Many homeowners facing foreclosure don’t understand that even after their home is sold at auction the mortgage company can come after them for the balance of their mortgage. When a mortgage company comes after a homeowner for payment after foreclosure, it’s with what’s called a deficiency judgment.
Here’s what you need to know about Foreclosure Deficiency Judgments:
- In the state of Texas a mortgage company may win a deficiency judgment if the mortgage you have on your home is significantly more than what they sold if for at a foreclosure auction. For example, if you bought your home for $150,000, have a mortgage for $100,000 and the home sold for $50,000 at a foreclosure auction, you could be on the hook for the balance of that mortgage.
- The law says that the mortgage company can only come after the homeowner for the difference between the balance of the mortgage and the “fair market value” of the home. In laymen’s terms it means that an appraiser will value the home and say what it’s really worth on today’s market and then the mortgage company will subtract what it was auctioned for from that amount. For example, if the home mentioned in our first point is determined to have a “fair market value” of $100,000 the debtor would owe $50,000; but if the appraiser said the home was only worth $75,000, then the debtor would owe $25,000.

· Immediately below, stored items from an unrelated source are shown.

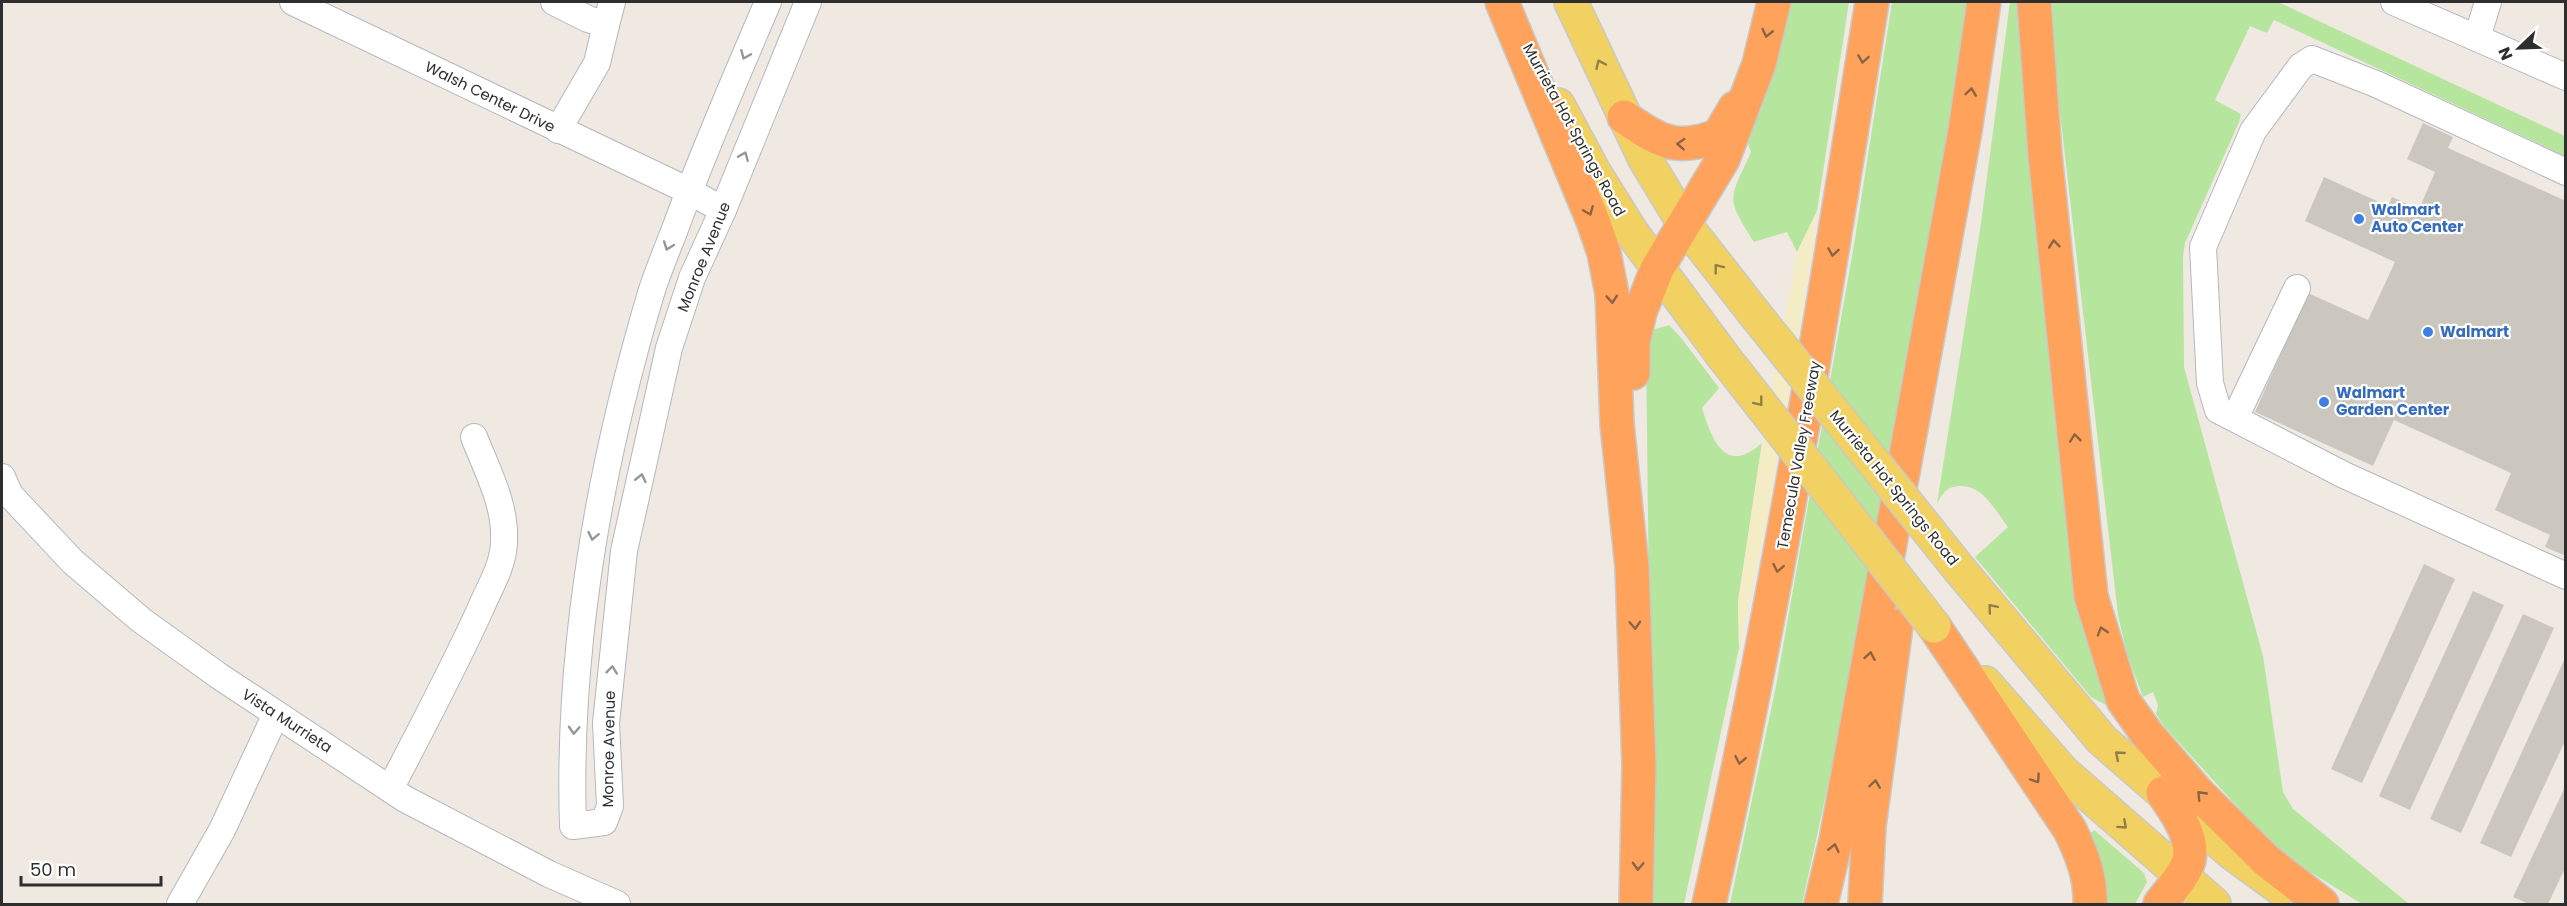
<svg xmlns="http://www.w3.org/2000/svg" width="2567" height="906" font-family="Poppins,sans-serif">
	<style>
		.green { fill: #b6e59e }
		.sand { fill: #f3ecc5 }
		.building { fill: #cbc7bf }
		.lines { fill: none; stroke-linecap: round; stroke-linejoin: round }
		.minor-casing { stroke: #b4b7c1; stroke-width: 28 }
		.major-casing { stroke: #c9c9c9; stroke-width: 36 }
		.highway-casing { stroke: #c9c9c9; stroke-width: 36 }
		.minor { stroke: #fff; stroke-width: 26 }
		.major { stroke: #f2d163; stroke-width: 33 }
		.highway { stroke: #ffa35c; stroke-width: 33 }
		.major-bridge-casing { stroke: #c9c9c9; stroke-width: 36; stroke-linecap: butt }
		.major-bridge { stroke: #f2d163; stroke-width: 33 }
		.oneway { stroke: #8c6343 }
		.oneway2 { stroke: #969696 }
		.oneway3 { stroke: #908048 }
		.shop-dot { fill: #3f7fe0; stroke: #fff; stroke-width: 2 }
		.labels { text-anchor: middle; stroke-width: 4.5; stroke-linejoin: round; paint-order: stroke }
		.street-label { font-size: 15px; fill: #2e2e2e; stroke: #fff }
		.shop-label { font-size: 15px; font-weight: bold; fill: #366cbe; stroke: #fff; text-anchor: start }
	</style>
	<rect width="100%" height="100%" fill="#efe9e1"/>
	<g class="green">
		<path d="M1791 2H1849L1817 211 1797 252 1787 232 1754 242C1725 196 1729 201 1751 152L1747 141 1761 110Z"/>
		<path d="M1892 2H1968C1920 304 1869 606 1802 904H1730L1776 686 1854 245Z"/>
		<path d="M2010 2H2028L2115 710 2091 697 1975 557 2008 527C1994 509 1983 484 1958 486 1946 487 1942 494 1937 504L1981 223Z"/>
		<polygon points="2051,2 2278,2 2565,136 2565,156 2274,20 2267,33 2250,26 2215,100 2241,114 2239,122 2185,243 2183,256 2184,367 2263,656 2283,792 2293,809 2409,904 2362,904 2307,870 2265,837 2164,726 2156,714 2158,705 2153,692 2143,697 2127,654 2118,615 2056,78"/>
		<path d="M1669 325 1682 339 1719 388 1702 408C1712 440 1725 476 1762 443L1738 602 1739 648 1684 904H1647L1650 680 1646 348 1652 330Z"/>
		<polygon points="2094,830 2144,873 2147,882 2135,904 2101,904 2087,837"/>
	</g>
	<polygon class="sand" points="1817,211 1812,252 1767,520 1739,648 1738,602 1762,443 1797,252"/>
	<g class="building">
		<polygon points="2423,123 2453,137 2448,148 2566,201 2566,556 2545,547 2550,535 2495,510 2511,473 2394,420 2373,466 2255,412 2308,293 2368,320 2395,262 2305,221 2324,177 2388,206 2392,197 2419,209 2435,172 2407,159"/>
		<polygon points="2424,564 2455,579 2362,783 2331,769"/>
		<polygon points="2473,591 2504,605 2410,810 2379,796"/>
		<polygon points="2523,614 2554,628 2461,833 2430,819"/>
		<polygon points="2566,656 2566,739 2511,857 2480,843"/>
		<polygon points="2566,785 2566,866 2548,904 2529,904 2513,897"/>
	</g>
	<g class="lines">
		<defs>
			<g id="minor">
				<polyline points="293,2 689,191 723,210"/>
				<polyline points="554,2 588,19 606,25 597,63 558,130"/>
				<path d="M768 2C736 77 703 152 675 229 667 250 658 271 651 293 600 465 567 645 573 826L604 822 610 806 606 723 624 551 669 348 692 278 723 210 808 2"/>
				<polyline points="2394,2 2566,77"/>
				<polyline points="606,25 612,2"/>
				<polyline points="2477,38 2488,2"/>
				<polyline points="2566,172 2376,84 2312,59 2301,66 2253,131 2203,247 2210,383 2218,410 2344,475 2566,576"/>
				<polyline points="2235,418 2297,288"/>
				<polyline points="2,477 10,495 73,562 141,620 219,676 405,799 549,874 617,904"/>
				<path d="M390 789C421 730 452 671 480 610 489 588 504 565 504 541 506 505 487 470 474 437"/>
				<polyline points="180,904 222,830 276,714"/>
			</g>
			<g id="major">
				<polyline points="1571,2 1645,159 1683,222 1754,313"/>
				<polyline points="1558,105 1594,172 1632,233 1723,356"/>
				<polyline points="1960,570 2102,740 2232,853 2280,888"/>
				<polyline points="1985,683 2063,772 2214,904"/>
			</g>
			<g id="highway">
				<polyline points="1502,2 1593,221 1604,253 1612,294 1617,424 1632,567 1639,766 1636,904"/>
				<polyline points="2034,2 2045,154 2091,596 2123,700 2147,734 2199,794 2267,861 2322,904"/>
				<path d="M1624 117C1659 141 1677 153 1719 135L1735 108"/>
				<polyline points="1633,373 1633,342 1640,312 1657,269 1723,159 1759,64 1774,2"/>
				<path d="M1934 626 2070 830C2082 855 2091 877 2090 904"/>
				<path d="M1709 904C1776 606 1824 304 1872 2"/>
				<polyline points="1821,904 1836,840 1965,131 1984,2"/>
				<polyline points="1865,904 1869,826 1896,626"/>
				<path d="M2160 904C2169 892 2185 875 2189 860 2194 836 2175 811 2163 793"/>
			</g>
		</defs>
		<use href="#minor" class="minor-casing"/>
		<use href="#major" class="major-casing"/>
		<use href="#highway" class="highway-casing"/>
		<use href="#minor" class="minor"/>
		<use href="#major" class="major"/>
		<use href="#highway" class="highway"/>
		<defs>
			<g id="major-bridge">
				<polyline points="1754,313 1960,570"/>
				<polyline points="1723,356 1934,626"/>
			</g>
		</defs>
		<use href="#major-bridge" class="major-bridge-casing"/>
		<use href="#major-bridge" class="major-bridge"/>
	</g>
	<defs><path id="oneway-chevron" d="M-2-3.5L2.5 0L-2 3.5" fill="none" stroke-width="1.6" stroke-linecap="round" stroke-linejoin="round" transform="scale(1.5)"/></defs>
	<g class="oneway">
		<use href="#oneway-chevron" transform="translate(1767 33) rotate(103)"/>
		<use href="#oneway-chevron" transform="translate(1863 59) rotate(99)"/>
		<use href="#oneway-chevron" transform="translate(1971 92) rotate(-82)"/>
		<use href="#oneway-chevron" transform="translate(1681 144) rotate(-176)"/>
		<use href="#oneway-chevron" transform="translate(1589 211) rotate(68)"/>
		<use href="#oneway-chevron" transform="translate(2054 244) rotate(-96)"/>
		<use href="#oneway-chevron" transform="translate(1833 252) rotate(99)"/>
		<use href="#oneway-chevron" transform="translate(1612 299) rotate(86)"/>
		<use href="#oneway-chevron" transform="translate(2075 438) rotate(-96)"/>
		<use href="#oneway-chevron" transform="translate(1778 568) rotate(101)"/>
		<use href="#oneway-chevron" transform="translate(1635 625) rotate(87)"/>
		<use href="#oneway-chevron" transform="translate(2102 631) rotate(-107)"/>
		<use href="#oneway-chevron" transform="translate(1870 656) rotate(-80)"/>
		<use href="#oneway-chevron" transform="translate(1740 760) rotate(101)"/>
		<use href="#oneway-chevron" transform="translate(2036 779) rotate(56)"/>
		<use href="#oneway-chevron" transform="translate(1875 784) rotate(-82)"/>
		<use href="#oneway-chevron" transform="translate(2201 795) rotate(-134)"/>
		<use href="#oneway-chevron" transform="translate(1834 848) rotate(-77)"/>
		<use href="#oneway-chevron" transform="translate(1638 866) rotate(92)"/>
	</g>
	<g class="oneway2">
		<use href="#oneway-chevron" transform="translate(745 55) rotate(113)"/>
		<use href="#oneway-chevron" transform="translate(744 156) rotate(-68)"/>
		<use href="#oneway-chevron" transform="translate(668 246) rotate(110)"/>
		<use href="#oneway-chevron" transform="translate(641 478) rotate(-77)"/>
		<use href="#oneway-chevron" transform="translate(593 536) rotate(102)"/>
		<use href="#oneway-chevron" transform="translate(612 670) rotate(-84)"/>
		<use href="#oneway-chevron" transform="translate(574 730) rotate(93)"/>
	</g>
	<g class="oneway3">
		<use href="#oneway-chevron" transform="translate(1600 64) rotate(-115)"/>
		<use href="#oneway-chevron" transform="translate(1718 268) rotate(-128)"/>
		<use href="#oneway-chevron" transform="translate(1759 402) rotate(52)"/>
		<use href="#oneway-chevron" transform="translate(1992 608) rotate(-130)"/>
		<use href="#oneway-chevron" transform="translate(2119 755) rotate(-139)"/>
		<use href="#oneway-chevron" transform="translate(2123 825) rotate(42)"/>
	</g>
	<g class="shop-dot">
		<circle cx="2359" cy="219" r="6"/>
		<circle cx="2428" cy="332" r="6"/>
		<circle cx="2324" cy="402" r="6"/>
	</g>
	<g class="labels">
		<g class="street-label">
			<text transform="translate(490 97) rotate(26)" y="5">Walsh Center Drive</text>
			<text transform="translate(1574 130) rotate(61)" y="5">Murrieta Hot Springs Road</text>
			<text transform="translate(704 257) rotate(-68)" y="5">Monroe Avenue</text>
			<text transform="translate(1799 455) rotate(-80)" y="5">Temecula Valley Freeway</text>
			<text transform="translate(1894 488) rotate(51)" y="5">Murrieta Hot Springs Road</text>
			<text transform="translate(287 721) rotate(33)" y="5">Vista Murrieta</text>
			<text transform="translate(609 749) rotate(-89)" y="5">Monroe Avenue</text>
		</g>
		<g class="shop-label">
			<text x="2371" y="215">Walmart<tspan x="2371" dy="17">Auto Center</tspan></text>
			<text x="2440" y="337">Walmart</text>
			<text x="2336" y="398">Walmart<tspan x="2336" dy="17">Garden Center</tspan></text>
		</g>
	</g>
	<rect width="2567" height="906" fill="none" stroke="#2e2e2e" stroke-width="6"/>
	<g transform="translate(2519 48) rotate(247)" stroke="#ffffff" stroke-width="4.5" paint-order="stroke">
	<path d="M0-4.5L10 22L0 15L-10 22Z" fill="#2e2e2e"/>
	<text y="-9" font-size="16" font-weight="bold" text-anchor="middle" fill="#2e2e2e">N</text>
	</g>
	<path d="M21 876v9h140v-9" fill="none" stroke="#2e2e2e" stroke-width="3"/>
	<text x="30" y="876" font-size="18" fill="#2e2e2e" stroke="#ffffff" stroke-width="4.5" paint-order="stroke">50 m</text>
</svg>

- The mortgage company holds all of the cards when it comes to deficiency judgments because they have the appraisers in their back pocket. Many appraisals are challenged and found to be faulty. However, most foreclosure victims don’t have the resources and energy to fight deficiency judgment appraisals when they are dealing with other debt issues. That’s why many choose to file bankruptcy where a deficiency judgment can be discharged.